Task objective: In the listing below, locate the line with "Box & Audits" and the line with "Diese Cookies sind erforderlich, um die", then output both and everything between them exactly, minus any pictures.

*** Provided records Section Begins ***

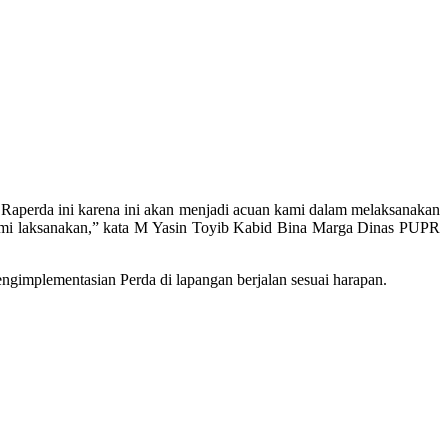
 Raperda ini karena ini akan menjadi acuan kami dalam melaksanakan
kami laksanakan,” kata M Yasin Toyib Kabid Bina Marga Dinas PUPR
gimplementasian Perda di lapangan berjalan sesuai harapan.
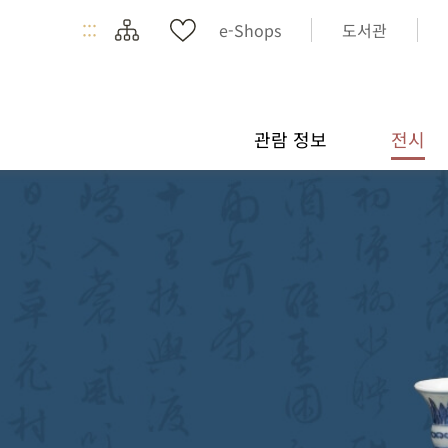
:::
e-Shops
도서관
관람 정보
전시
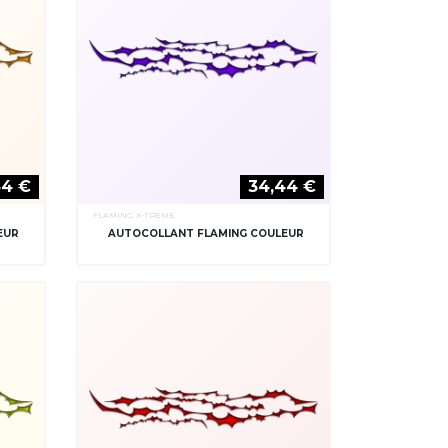
44 €
34,44 €
FLAMING X-TREME
EUR
AUTOCOLLANT FLAMING COULEUR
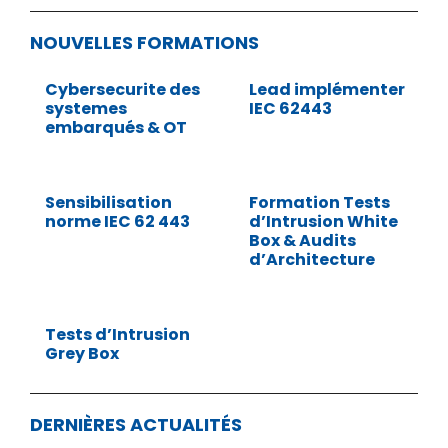
NOUVELLES FORMATIONS
Cybersecurite des
Lead implémenter
systemes
IEC 62443
embarqués & OT
Sensibilisation
Formation Tests
norme IEC 62 443
d’Intrusion White
Box & Audits
d’Architecture
Tests d’Intrusion
Grey Box
DERNIÈRES ACTUALITÉS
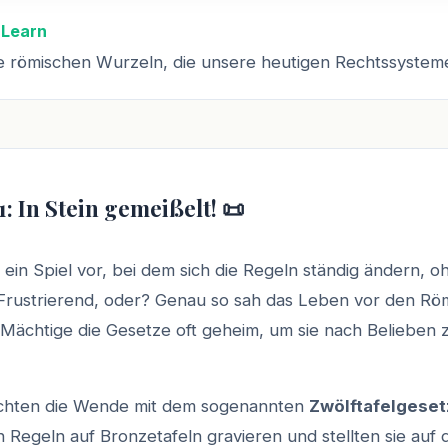
 Learn
e römischen Wurzeln, die unsere heutigen Rechtssystem
1: In Stein gemeißelt! 📜
h ein Spiel vor, bei dem sich die Regeln ständig ändern, 
 Frustrierend, oder? Genau so sah das Leben vor den Rö
 Mächtige die Gesetze oft geheim, um sie nach Belieben z
chten die Wende mit dem sogenannten
Zwölftafelgeset
en Regeln auf Bronzetafeln gravieren und stellten sie au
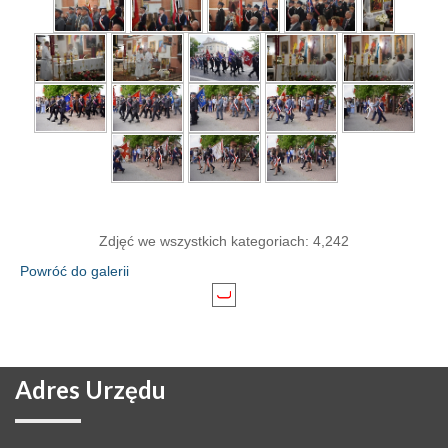
Zdjęć we wszystkich kategoriach: 4,242
Powróć do galerii
Adres
Urzędu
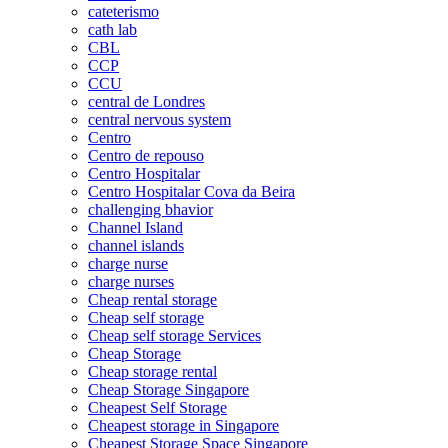
cateterismo
cath lab
CBL
CCP
CCU
central de Londres
central nervous system
Centro
Centro de repouso
Centro Hospitalar
Centro Hospitalar Cova da Beira
challenging bhavior
Channel Island
channel islands
charge nurse
charge nurses
Cheap rental storage
Cheap self storage
Cheap self storage Services
Cheap Storage
Cheap storage rental
Cheap Storage Singapore
Cheapest Self Storage
Cheapest storage in Singapore
Cheapest Storage Space Singapore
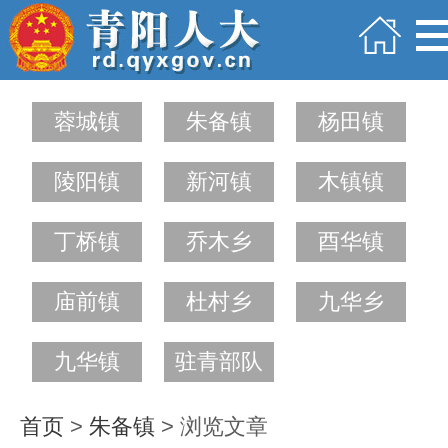
蓉城镇
朱备镇
杨田镇
陵阳镇
新河镇
木镇镇
丁桥镇
乔木乡
酉华镇
庙前镇
杜村乡
九华乡
九华镇
驻青部队
首页
>
朱备镇
> 浏览文章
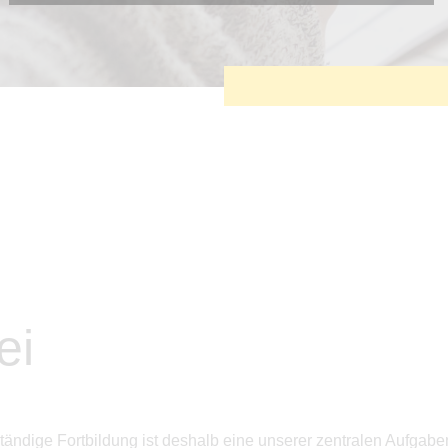
Diese Cookies sind erforderlich, um die grundlegende
Funktionalität der Website zu sichern.
Tracking- und Targeting-Cookies
Diese Cookies sind erforderlich, um unsere Website auf Ihre
Bedürfnisse hin zu optimieren. Hierzu gehört eine
bedarfsgerechte Gestaltung und fortlaufende Verbesserung
unseres Angebotes einschließlich der Verknüpfung zu
Social-Media-Angeboten von z.B. Facebook und LinkedIn.
Betreibercookies
Diese Cookies sind erforderlich, um z.B. Google Maps zu
nutzen oder eingebettete Videos abspielen zu können.
ei
tändige Fortbildung ist deshalb eine unserer zentralen Aufgab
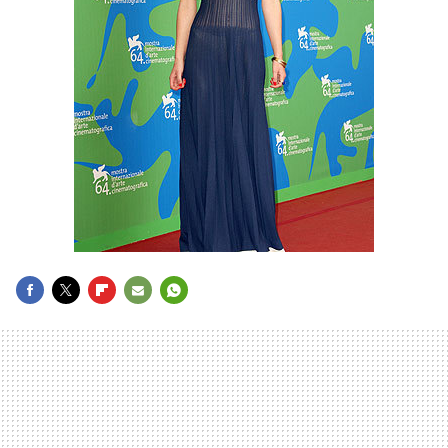
FACEBOOK
TWITTER
FLIPBOARD
E-
WHATSAPP
MAIL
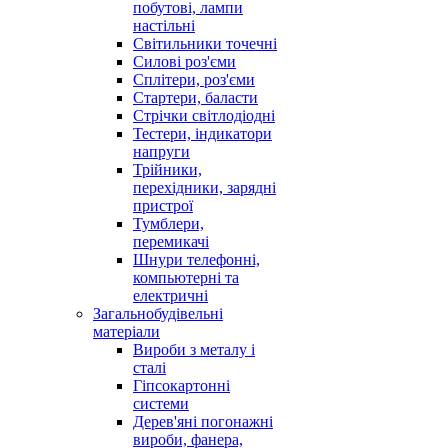
побутові, лампи
настільні
Світильники точечні
Силові роз'єми
Сплітери, роз'єми
Стартери, баласти
Стрічки світлодіодні
Тестери, індикатори
напруги
Трійники,
перехідники, зарядні
пристрої
Тумблери,
перемикачі
Шнури телефонні,
компьютерні та
електричні
Загальнобудівельні
матеріали
Вироби з металу і
сталі
Гіпсокартонні
системи
Дерев'яні погонажні
вироби, фанера,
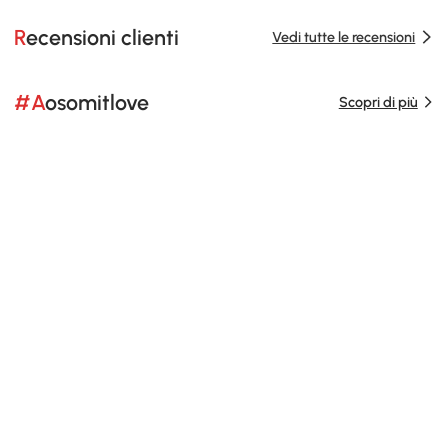
Recensioni clienti
Vedi tutte le recensioni
#Aosomitlove
Scopri di più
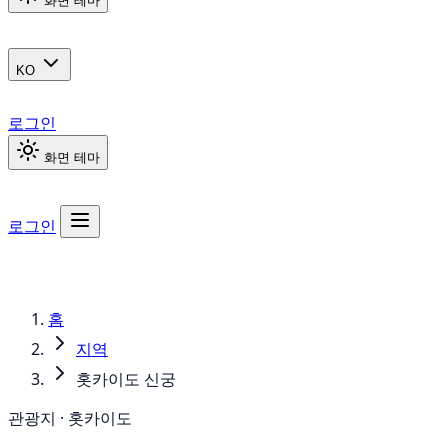
화면 테마
KO
로그인
화면 테마
로그인
홈
지역
홋카이도 신궁
관광지 · 홋카이도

*** Provided records Section Ends ***

Problem solution:
Box & Audits
d’Architecture
Tests d’Intrusion
Grey Box
DERNIÈRES ACTUALITÉS
 Learn
e römischen Wurzeln, die unsere heutigen Rechtssystem
1: In Stein gemeißelt! 📜
h ein Spiel vor, bei dem sich die Regeln ständig ändern, 
 Frustrierend, oder? Genau so sah das Leben vor den Rö
 Mächtige die Gesetze oft geheim, um sie nach Belieben z
chten die Wende mit dem sogenannten
Zwölftafelgeset
en Regeln auf Bronzetafeln gravieren und stellten sie au
Zdjęć we wszystkich kategoriach: 4,242
Powróć do galerii
Adres
Urzędu
cateterismo
cath lab
CBL
CCP
CCU
central de Londres
central nervous system
Centro
Centro de repouso
Centro Hospitalar
Centro Hospitalar Cova da Beira
challenging bhavior
Channel Island
channel islands
charge nurse
charge nurses
Cheap rental storage
Cheap self storage
Cheap self storage Services
Cheap Storage
Cheap storage rental
Cheap Storage Singapore
Cheapest Self Storage
Cheapest storage in Singapore
Cheapest Storage Space Singapore
蓉城镇
朱备镇
杨田镇
陵阳镇
新河镇
木镇镇
丁桥镇
乔木乡
酉华镇
庙前镇
杜村乡
九华乡
九华镇
驻青部队
首页
>
朱备镇
> 浏览文章
Diese Cookies sind erforderlich, um die grundlegende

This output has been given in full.